A month after he was hired, the Boston Celtics assembled a squad that would claim the team's 17th NBA championship. Come October, the Boston Red Sox won the World Series for the second time in four seasons. And by the end of the year the New England Patriots, who had won three Super Bowls in the previous six years, would wrap up a 16-0 regular season.

The dominant professional franchise in the city for most of the century, the Bruins had become an afterthought.

But it was nothing they could not cure with a championship of their own. Now back among the elite - in the NHL and in their hometown - the Bruins were scheduled to raise their sixth championship banner last night when they began the defence of their Stanley Cup title against the Philadelphia Flyers.

"It's great for us to fit in with the other teams in the city," Julien said ahead of the game.

"There's a lot of attention paid to our team right now.
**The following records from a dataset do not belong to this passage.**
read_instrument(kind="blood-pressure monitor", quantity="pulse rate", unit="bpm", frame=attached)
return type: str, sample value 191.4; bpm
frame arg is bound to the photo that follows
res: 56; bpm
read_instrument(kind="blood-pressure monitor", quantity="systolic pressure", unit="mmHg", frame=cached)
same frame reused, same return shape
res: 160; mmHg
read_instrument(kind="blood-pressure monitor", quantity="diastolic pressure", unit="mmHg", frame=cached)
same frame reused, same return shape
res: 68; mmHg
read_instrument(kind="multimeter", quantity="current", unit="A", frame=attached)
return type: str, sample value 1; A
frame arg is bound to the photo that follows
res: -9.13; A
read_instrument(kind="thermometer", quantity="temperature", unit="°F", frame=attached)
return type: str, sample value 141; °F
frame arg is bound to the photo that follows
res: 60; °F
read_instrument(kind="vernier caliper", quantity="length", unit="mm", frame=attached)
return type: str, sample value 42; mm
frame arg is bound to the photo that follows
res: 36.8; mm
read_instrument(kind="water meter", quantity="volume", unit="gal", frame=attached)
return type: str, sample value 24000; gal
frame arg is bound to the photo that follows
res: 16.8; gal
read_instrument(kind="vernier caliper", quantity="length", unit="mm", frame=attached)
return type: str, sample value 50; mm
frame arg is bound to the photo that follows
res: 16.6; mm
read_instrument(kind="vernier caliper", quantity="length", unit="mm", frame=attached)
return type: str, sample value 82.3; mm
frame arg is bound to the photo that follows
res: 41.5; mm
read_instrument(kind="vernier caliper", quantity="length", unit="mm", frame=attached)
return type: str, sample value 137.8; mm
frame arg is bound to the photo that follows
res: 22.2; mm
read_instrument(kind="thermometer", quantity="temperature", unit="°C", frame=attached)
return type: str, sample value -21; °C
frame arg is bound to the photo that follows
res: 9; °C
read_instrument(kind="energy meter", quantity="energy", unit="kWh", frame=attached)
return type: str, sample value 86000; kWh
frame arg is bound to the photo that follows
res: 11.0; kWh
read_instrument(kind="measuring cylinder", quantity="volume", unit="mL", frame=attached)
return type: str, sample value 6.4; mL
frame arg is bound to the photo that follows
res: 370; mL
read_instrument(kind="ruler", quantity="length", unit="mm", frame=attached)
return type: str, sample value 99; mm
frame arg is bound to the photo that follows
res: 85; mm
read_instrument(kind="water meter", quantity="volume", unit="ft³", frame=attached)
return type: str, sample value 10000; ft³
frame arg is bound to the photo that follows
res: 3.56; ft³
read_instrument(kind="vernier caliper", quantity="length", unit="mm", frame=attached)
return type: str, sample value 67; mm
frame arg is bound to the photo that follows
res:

When you drive around town, you see stickers on bumpers saying 'Stanley Cup Champions'.

"There's a lot of people that root for you."

Before the other Boston teams found success, the Bruins owned the city's sports scene.

Eddie Shore brought the Stanley Cup to Boston while future Red Sox star Ted Williams was still a scrawny teenager, and they won two more titles before the NBA first arrived. Even then the Celtics' 11 titles in 13 years could not capture the city the way the Bruins did.

In the 1960s, when the Bruins missed the play-offs for eight successive years and the Celtics won eight consecutive championships, the hockey club still regularly outdrew their NBA counterparts.

And when Bobby Orr led the Bruins to championships in 1970 and 1972, hockey rinks sprung up around New England in his name and sent their progeny to the NHL, the Olympics and to college programmes around the country.

"This was and is a hockey town like no other in America," said Richard Johnson, the curator of The Sports Museum of New England.

"Boston is to hockey what … San Pedro de Macoris is to baseball, Sydney to rugby, Buenos Aires to football."

Last season, a year after an unprecedented post-season collapse in which they blew a 3-0 lead against Philadelphia in the Eastern Conference semi-finals, the Bruins eliminated arch-rivals Montreal in seven games in the first round and then avenged their loss to the Flyers with a four-game sweep in the conference semi-finals.

With a seven-game victory over Tampa Bay, the Bruins advanced to the Stanley Cup finals for the first time since 1990. There, stellar goaltending by Tim Thomas tipped the balance to Boston and the Bruins beat the Vancouver Canucks in seven games.

"It's a long road and when you actually do win, it's an unbelievable feeling," said Nathan Horton, a key contributor in the early rounds, who was out of the finals after being concussed in Game 3.

"Winning the Stanley Cup and watching everybody hold it.

"Just to be there with my teammates, who care about each other so much, it feels good to do that."

Thomas, who won his second Vezina Trophy as the league's top goaltender in the regular season, is back, and by virtue of last year's performance he is entrenched as the starter ahead of Tuukka Rask.

Most of the other key players from last year's team also return, including the defencemen Zdeno Chara and Dennis Seidenberg and the forwards David Krejci, Patrice Bergeron and Milan Lucic.

Most notable among the missing is Mark Recchi, who retired at the age of 43.

Also missing will be Marc Savard, who is expected to be out the entire 2011/12 season because of post-concussion syndrome.

Michael Ryder signed with Dallas as a free agent, and Tomas Kaberle, the puck-moving defenceman, who was a disappointment in Boston, is also gone.